Fransa, eski bir sömürge gücü olduğu için kendisinin çıkarcılığından kuşku duyulacağının bilincinde. Çoğu gözlemci, başta Cezayir basını olmak üzere müdahaleyi Fransa-Afrikasına dönüş olarak hemence kınadılar. Zira onlara göre bu müdahale, Nijer'de bulunan uranyum yataklarına ilişkin Fransa'nın çıkarlarını korumak üzere atılmış bir adımdı.

Élysée'de iletişim, bu tür suçlamaları önlemek üzere tasarlanmıştır.

Fakat bu konuyu açıklamaya yeterli gelmez, zira bu önlem yalnızca eski sömürgelere istinaden alınmıyor. Bunun yanı sıra, Amerikalılar ve İngilizler Libya'da (bizim de paylaştığımız güvenlik riski, terörizm ve göç baskısı gibi konulara dair) ulusal çıkar gerekçelerini hiçbir şekilde örtbas etmezlerken; Fransızlar, alışılagelmiş tarzdaki insan hakları savunuculukları dolayısıyla oraya yalnızca "Libyalıları kurtarmak" için gitmiş gibi davranıyorlardı.

Bu eğilim, öncülük edilen müdahalenin, yalnızca başkalarını korumaya yönelik değil; aynı zamanda ve özellikle kendi imajımızı korumaya yönelik olduğunu gösteriyor. Fransa, kimliğini bu aşırı büyümüş mevzuatıyla ve kendisini "insan hakları vatanı" olarak ilan etmekle inşa etti (bu konuda İngiltere ve ABD'den ileri olmadığı halde).

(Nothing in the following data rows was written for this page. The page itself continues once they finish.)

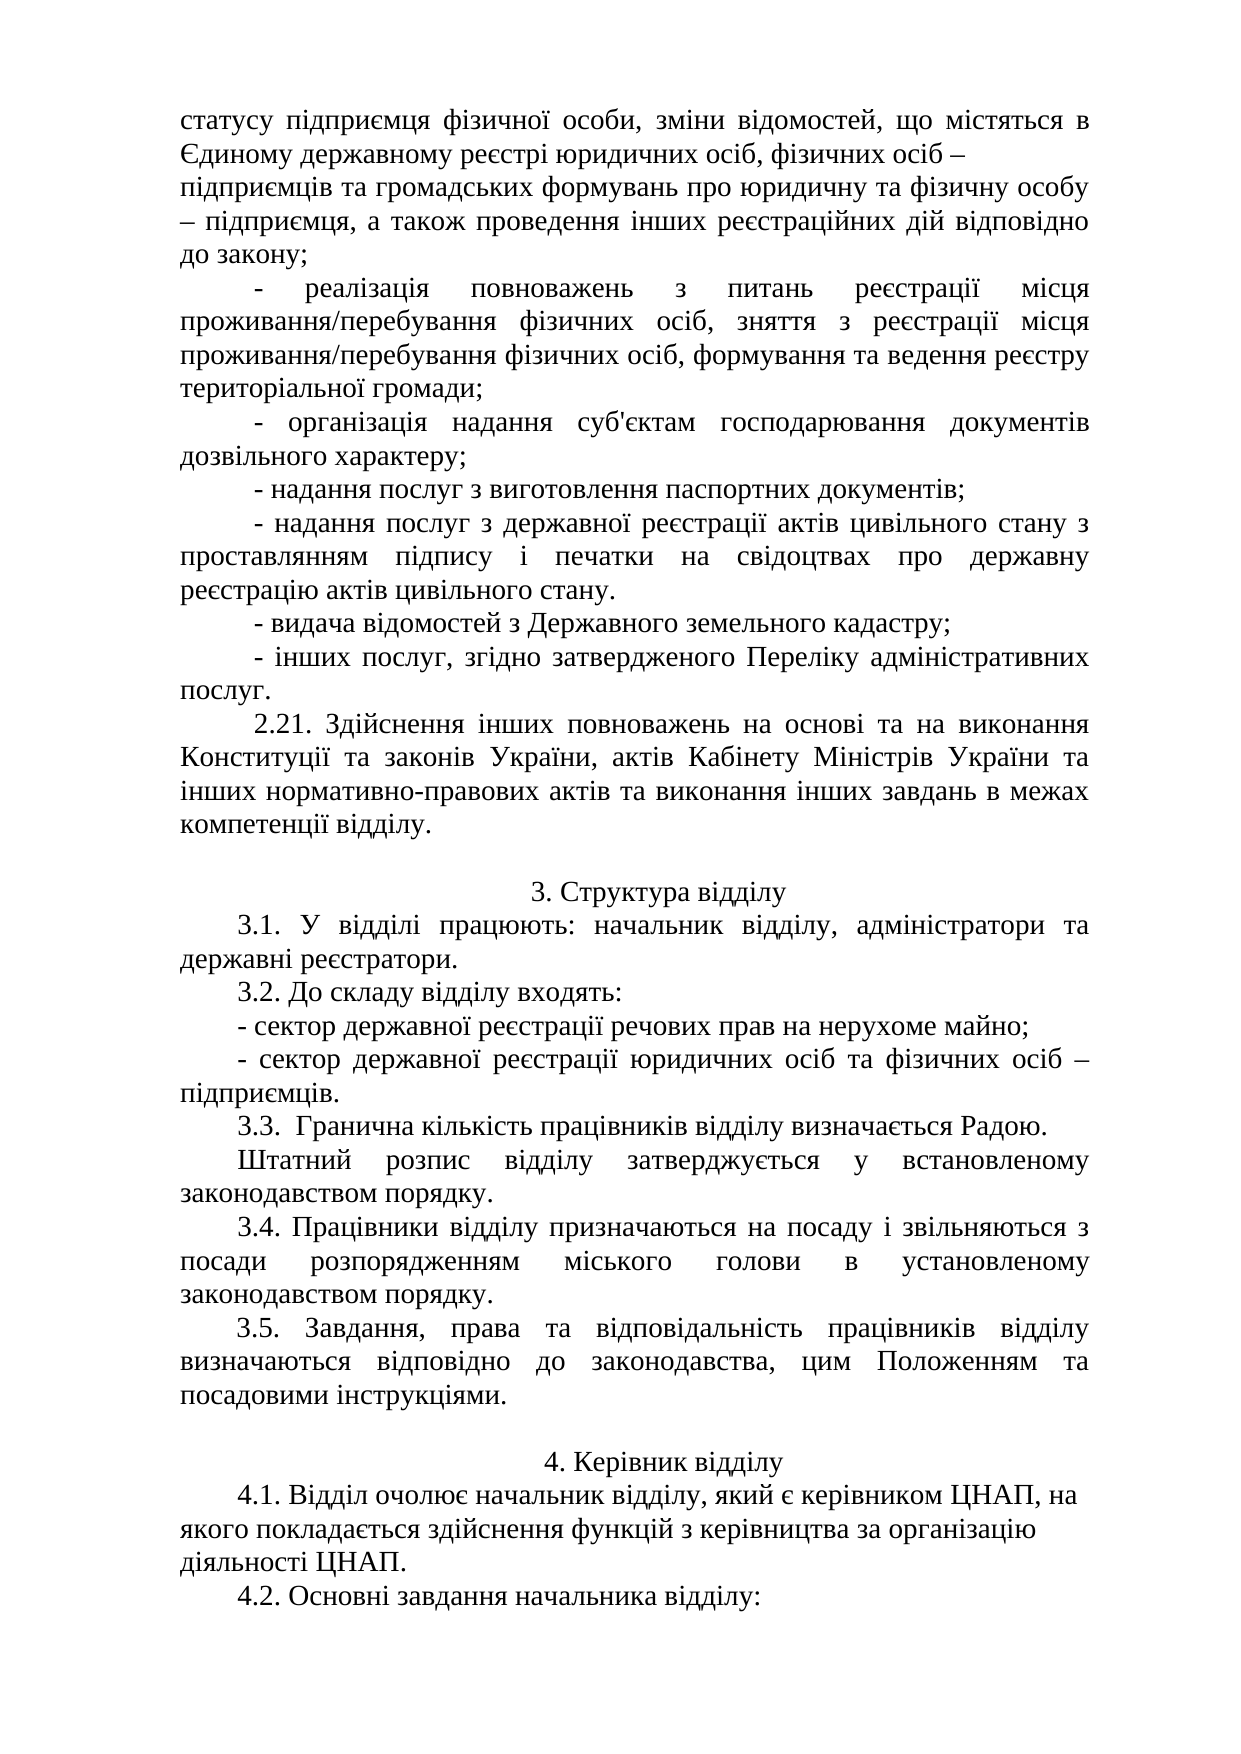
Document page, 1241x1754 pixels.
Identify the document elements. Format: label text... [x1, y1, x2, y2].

text - надання послуг з державної реєстрації актів цивільного стану з проставлянням підпису і печатки на свідоцтвах про державну реєстрацію актів цивільного стану. [180, 505, 1090, 605]
text 3.3. Гранична кількість працівників відділу визначається Радою. [180, 1108, 1090, 1142]
text 2.21. Здійснення інших повноважень на основі та на виконання Конституції та законів України, актів Кабінету Міністрів України та інших нормативно-правових актів та виконання інших завдань в межах компетенції відділу. [180, 706, 1090, 840]
text 3. Структура відділу [180, 874, 1090, 907]
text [180, 102, 1090, 169]
text - сектор державної реєстрації речових прав на нерухоме майно; [180, 1008, 1090, 1041]
text - інших послуг, згідно затвердженого Переліку адміністративних послуг. [180, 639, 1090, 706]
text 3.4. Працівники відділу призначаються на посаду і звільняються з посади розпорядженням міського голови в установленому законодавством порядку. [180, 1209, 1090, 1310]
text - сектор державної реєстрації юридичних осіб та фізичних осіб – підприємців. [180, 1041, 1090, 1108]
text 4.1. Відділ очолює начальник відділу, який є керівником ЦНАП, на якого покладається здійснення функцій з керівництва за організацію діяльності ЦНАП. [180, 1477, 1090, 1578]
text 4. Керівник відділу [180, 1444, 1090, 1477]
text 3.1. У відділі працюють: начальник відділу, адміністратори та державні реєстратори. [180, 907, 1090, 974]
text підприємців та громадських формувань про юридичну та фізичну особу – підприємця, а також проведення інших реєстраційних дій відповідно до закону; [180, 169, 1090, 270]
text 4.2. Основні завдання начальника відділу: [180, 1578, 1090, 1612]
text 3.2. До складу відділу входять: [180, 974, 1090, 1008]
text Штатний розпис відділу затверджується у встановленому законодавством порядку. [180, 1142, 1090, 1209]
text - організація надання суб'єктам господарювання документів дозвільного характеру; [180, 404, 1090, 471]
text - надання послуг з виготовлення паспортних документів; [180, 471, 1090, 505]
text - видача відомостей з Державного земельного кадастру; [180, 605, 1090, 639]
text 3.5. Завдання, права та відповідальність працівників відділу визначаються відповідно до законодавства, цим Положенням та посадовими інструкціями. [180, 1310, 1090, 1410]
text - реалізація повноважень з питань реєстрації місця проживання/перебування фізичних осіб, зняття з реєстрації місця проживання/перебування фізичних осіб, формування та ведення реєстру територіальної громади; [180, 270, 1090, 404]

Bu masalı devam ettirmek için, müdahaleye daima ve yalnızca korumak amacıyla başvurulduğuna ve bunun hiçbir zaman çıkarlarına yönelik olmadığına ikna etmekte ısrarlı.

Bu nakaratı tekrarlamak, durmadan alevlenen şüpheyi hiçbir şekilde bastıramaz. Mali meselesinde, yine de örtbas edilecek pek bir şey yok. Dolaylı ekonomik çıkarlar  (komşu ülkelerdeki stratejik kaynaklar) ve hepsinden önemlisi güvenlik gerekçeleri (bölgedeki vatandaşlarımızı korumak ve AQMI'yi sindirmek).

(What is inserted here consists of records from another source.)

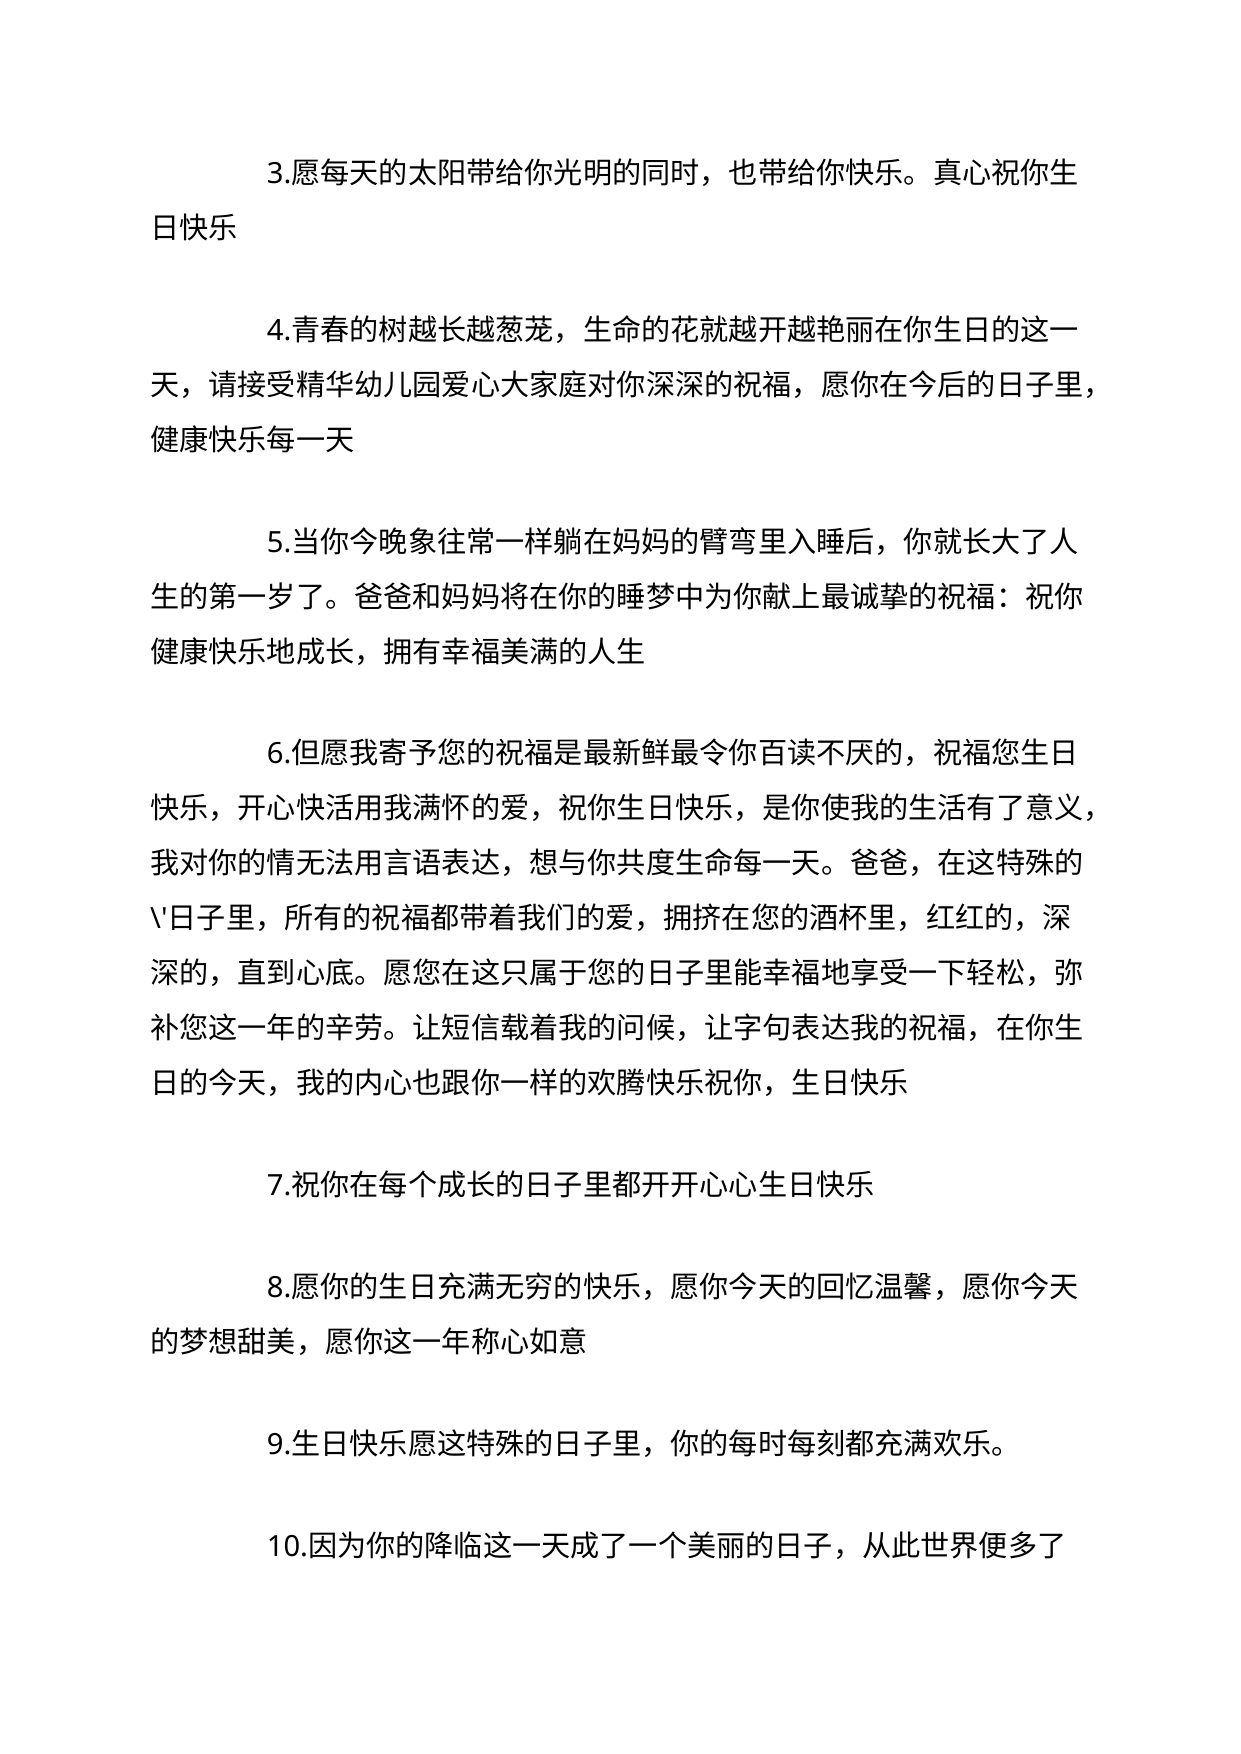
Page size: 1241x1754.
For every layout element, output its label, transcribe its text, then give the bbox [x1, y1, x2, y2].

text 3.愿每天的太阳带给你光明的同时，也带给你快乐。真心祝你生日快乐 [150, 150, 1090, 247]
text 5.当你今晚象往常一样躺在妈妈的臂弯里入睡后，你就长大了人生的第一岁了。爸爸和妈妈将在你的睡梦中为你献上最诚挚的祝福：祝你健康快乐地成长，拥有幸福美满的人生 [150, 518, 1090, 671]
text 6.但愿我寄予您的祝福是最新鲜最令你百读不厌的，祝福您生日快乐，开心快活用我满怀的爱，祝你生日快乐，是你使我的生活有了意义，我对你的情无法用言语表达，想与你共度生命每一天。爸爸，在这特殊的\'日子里，所有的祝福都带着我们的爱，拥挤在您的酒杯里，红红的，深深的，直到心底。愿您在这只属于您的日子里能幸福地享受一下轻松，弥补您这一年的辛劳。让短信载着我的问候，让字句表达我的祝福，在你生日的今天，我的内心也跟你一样的欢腾快乐祝你，生日快乐 [150, 730, 1090, 1102]
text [150, 1522, 1090, 1564]
text 8.愿你的生日充满无穷的快乐，愿你今天的回忆温馨，愿你今天的梦想甜美，愿你这一年称心如意 [150, 1263, 1090, 1361]
text 4.青春的树越长越葱茏，生命的花就越开越艳丽在你生日的这一天，请接受精华幼儿园爱心大家庭对你深深的祝福，愿你在今后的日子里，健康快乐每一天 [150, 307, 1090, 459]
text 9.生日快乐愿这特殊的日子里，你的每时每刻都充满欢乐。 [150, 1420, 1090, 1463]
text 7.祝你在每个成长的日子里都开开心心生日快乐 [150, 1161, 1090, 1204]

Libya ve Mali'ye askeri müdahalede bulunan Fransa ve müttefiklerinin bu müdahalelerden çıkar sağladıklarını açıkça dile getirmek daha uygun olacaktır. Bu çıkarlar, haklı bir sebebin (bir taraftan halen devam eden ve ihtimal dahilindeki katliamlar, diğer taraftan "serbest terörist bölge" oluşması riski) ve bölgeyi ıslah etmek için makul bir fırsatın varlığını boşa çıkarmamakla kalmaz, aynı zamanda harekete geçmeye de teşvik ederler.

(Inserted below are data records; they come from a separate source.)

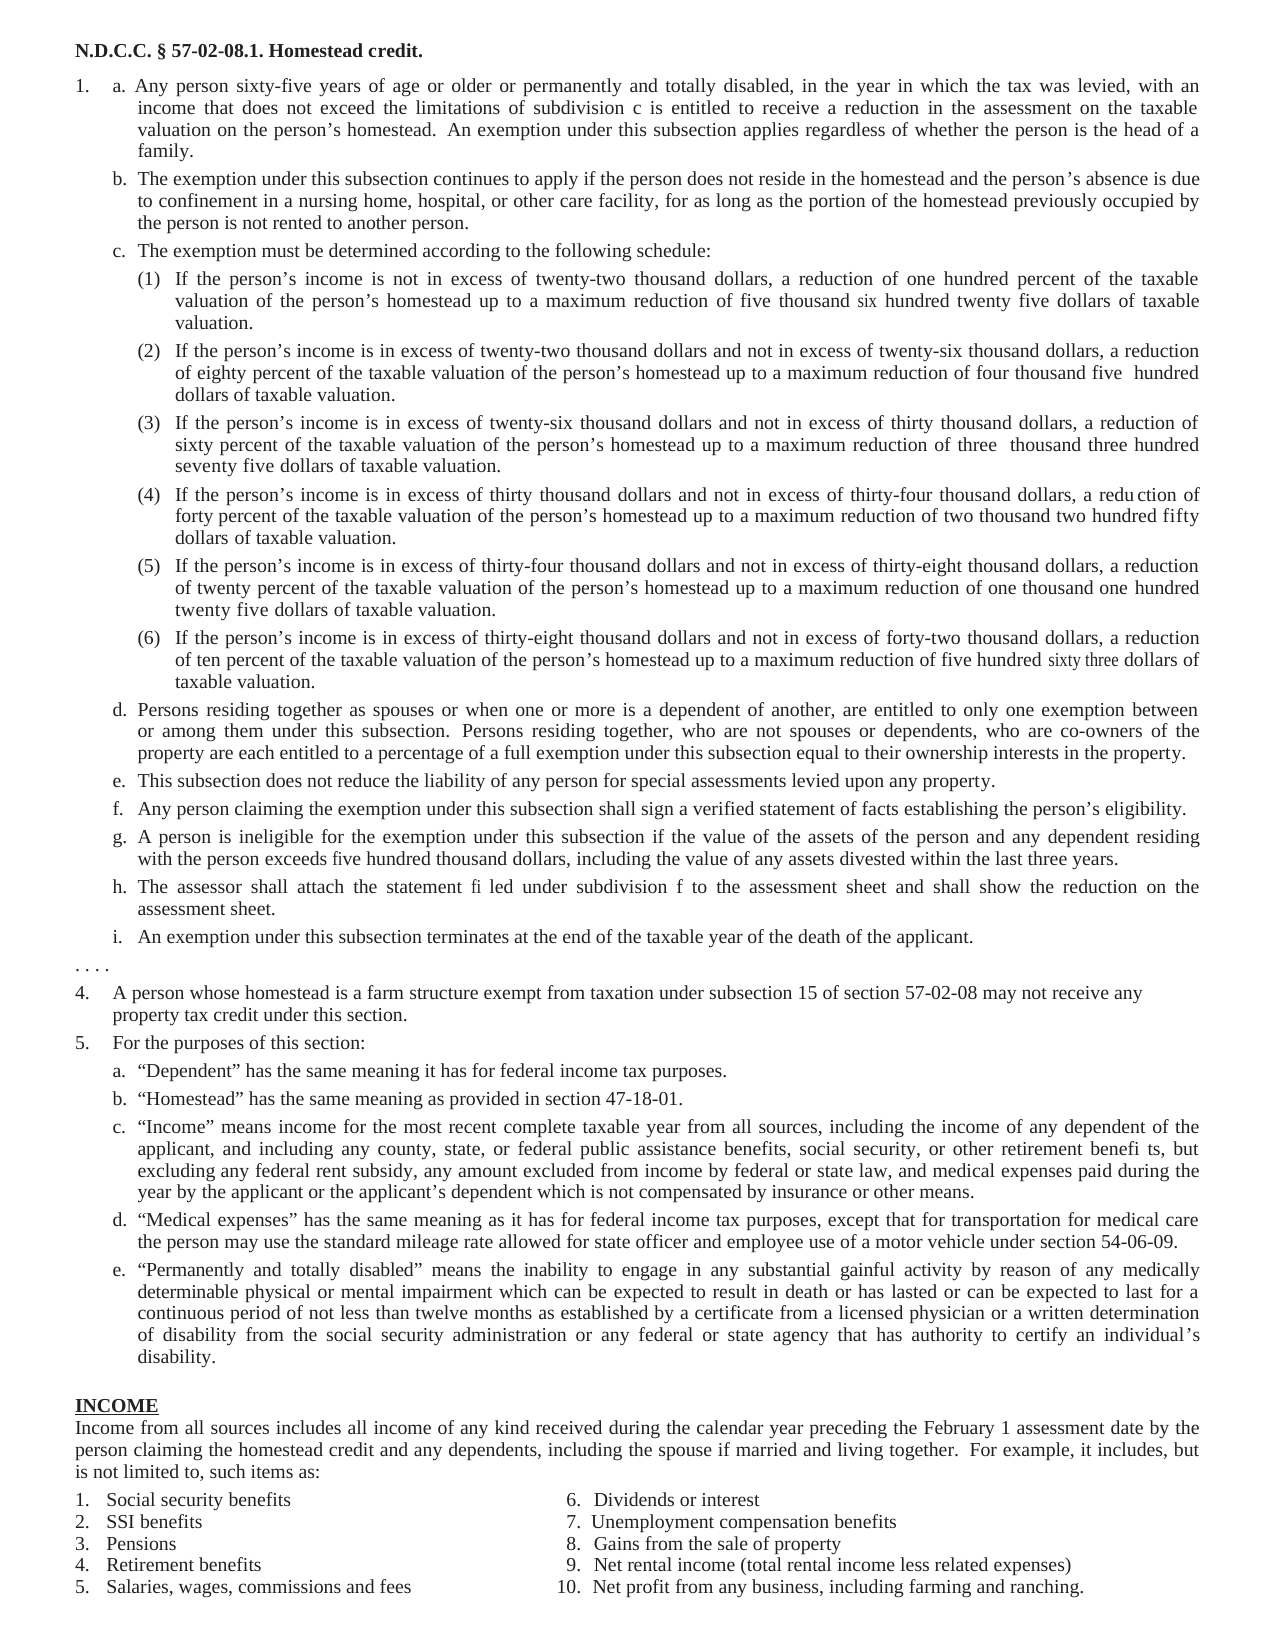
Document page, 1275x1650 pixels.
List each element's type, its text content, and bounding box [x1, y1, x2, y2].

list Any person claiming the exemption under this subsection shall sign a verified statement of facts establishing the person’s eligibility. [112, 797, 1212, 820]
list An exemption under this subsection terminates at the end of the taxable year of the death of the applicant. [112, 925, 1212, 947]
list If the person’s income is in excess of thirty thousand dollars and not in excess of thirty-four thousand dollars, a reduction of forty percent of the taxable valuation of the person’s homestead up to a maximum reduction of two thousand two hundred fifty dollars of taxable valuation. [137, 483, 1200, 549]
list For the purposes of this section: [75, 1031, 1212, 1053]
list The assessor shall attach the statement fi led under subdivision f to the assessment sheet and shall show the reduction on the assessment sheet. [112, 876, 1200, 919]
list If the person’s income is not in excess of twenty-two thousand dollars, a reduction of one hundred percent of the taxable valuation of the person’s homestead up to a maximum reduction of five thousand six hundred twenty five dollars of taxable valuation. [137, 268, 1200, 334]
list This subsection does not reduce the liability of any person for special assessments levied upon any property. [112, 769, 1212, 792]
list Social security benefits 6. Dividends or interest [75, 1488, 1212, 1511]
list If the person’s income is in excess of thirty-four thousand dollars and not in excess of thirty-eight thousand dollars, a reduction of twenty percent of the taxable valuation of the person’s homestead up to a maximum reduction of one thousand one hundred twenty five dollars of taxable valuation. [137, 555, 1200, 621]
subtitle N.D.C.C. § 57-02-08.1. Homestead credit. [75, 39, 1212, 62]
list Persons residing together as spouses or when one or more is a dependent of another, are entitled to only one exemption between or among them under this subsection. Persons residing together, who are not spouses or dependents, who are co-owners of the property are each entitled to a percentage of a full exemption under this subsection equal to their ownership interests in the property. [112, 699, 1200, 764]
list Retirement benefits 9. Net rental income (total rental income less related expenses) [75, 1554, 1212, 1576]
list “Dependent” has the same meaning it has for federal income tax purposes. [112, 1059, 1212, 1081]
list Salaries, wages, commissions and fees 10. Net profit from any business, including farming and ranching. [75, 1576, 1212, 1598]
list “Medical expenses” has the same meaning as it has for federal income tax purposes, except that for transportation for medical care the person may use the standard mileage rate allowed for state officer and employee use of a motor vehicle under section 54-06-09. [112, 1209, 1200, 1253]
list SSI benefits 7. Unemployment compensation benefits [75, 1511, 1212, 1533]
list The exemption must be determined according to the following schedule: [112, 239, 1212, 262]
text Income from all sources includes all income of any kind received during the calendar year preceding the February 1 assessment date by the person claiming the homestead credit and any dependents, including the spouse if married and living together. For example, it includes, but is not limited to, such items as: [75, 1417, 1200, 1483]
list A person is ineligible for the exemption under this subsection if the value of the assets of the person and any dependent residing with the person exceeds five hundred thousand dollars, including the value of any assets divested within the last three years. [112, 826, 1200, 870]
list A person whose homestead is a farm structure exempt from taxation under subsection 15 of section 57-02-08 may not receive any property tax credit under this section. [75, 982, 1200, 1026]
list “Homestead” has the same meaning as provided in section 47-18-01. [112, 1087, 1212, 1109]
list a. Any person sixty-five years of age or older or permanently and totally disabled, in the year in which the tax was levied, with an income that does not exceed the limitations of subdivision c is entitled to receive a reduction in the assessment on the taxable valuation on the person’s homestead. An exemption under this subsection applies regardless of whether the person is the head of a family. [75, 75, 1200, 162]
list If the person’s income is in excess of twenty-six thousand dollars and not in excess of thirty thousand dollars, a reduction of sixty percent of the taxable valuation of the person’s homestead up to a maximum reduction of three thousand three hundred seventy five dollars of taxable valuation. [137, 412, 1200, 477]
list “Permanently and totally disabled” means the inability to engage in any substantial gainful activity by reason of any medically determinable physical or mental impairment which can be expected to result in death or has lasted or can be expected to last for a continuous period of not less than twelve months as established by a certificate from a licensed physician or a written determination of disability from the social security administration or any federal or state agency that has authority to certify an individual’s disability. [112, 1259, 1200, 1367]
list If the person’s income is in excess of thirty-eight thousand dollars and not in excess of forty-two thousand dollars, a reduction of ten percent of the taxable valuation of the person’s homestead up to a maximum reduction of five hundred sixty three dollars of taxable valuation. [137, 627, 1200, 693]
list Pensions 8. Gains from the sale of property [75, 1533, 1212, 1554]
subtitle INCOME [75, 1394, 1212, 1417]
list The exemption under this subsection continues to apply if the person does not reside in the homestead and the person’s absence is due to confinement in a nursing home, hospital, or other care facility, for as long as the portion of the homestead previously occupied by the person is not rented to another person. [112, 168, 1200, 234]
text . . . . [75, 953, 1212, 976]
list If the person’s income is in excess of twenty-two thousand dollars and not in excess of twenty-six thousand dollars, a reduction of eighty percent of the taxable valuation of the person’s homestead up to a maximum reduction of four thousand five hundred dollars of taxable valuation. [137, 340, 1200, 406]
list “Income” means income for the most recent complete taxable year from all sources, including the income of any dependent of the applicant, and including any county, state, or federal public assistance benefits, social security, or other retirement benefi ts, but excluding any federal rent subsidy, any amount excluded from income by federal or state law, and medical expenses paid during the year by the applicant or the applicant’s dependent which is not compensated by insurance or other means. [112, 1116, 1200, 1203]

Müdahaleci devlet çıkarını düşünmeden etmez, edemez ve hatta etmemelidir. Devletin varlık sebebi vatandaşlarının çıkarlarını savunmaktır ve saltık özgecilik ciddi bir kusurdur. Mali'de sonuç almanın ve askerlerimizi, kendilerini hayatlarını riske atmak üzere Mali'ye gönderen "diğerkâm" bir devleti korumaya, motive etmenin herhangi bir çıkara tekabül edip etmediği sorulabilir. Çıkar bir motordur ve ilan edilmiş bir amaç iptal edilmez. Başka bir deyişle bunlar birbiriyle çelişmez ve bir sorunsal teşkil etmezler.

Sonuç olarak, Cumhurbaşkanı, açık gerçeği kabul etmeli. Mali'ye müdahale etmek, Avrupalı müttefiklerimizin, kuzey Amerikalı ve Afrikalıların çıkarına olduğu gibi Fransa'nın da çıkarınadır. Bu, onların operasyona daha fazla yatırım yapmaları için ikna edilecek olmaları gerçeğini örtmez. Nitekim bu operasyonun, ne anlama geldiği belli olmayan yeni-sömürgecilikle ilgili değil, uluslararası sorumlulukla ilgili olduğuna başkalarının ikna edileceğini hissettiren onların, şimdilik, yokluğudur.

Jean-Baptiste Jeangène Vilmer, Montreal'de McGill Üniversitesi Hukuk Fakültesi'nde Okutman ve Araştırmacı olarak çalışıyor.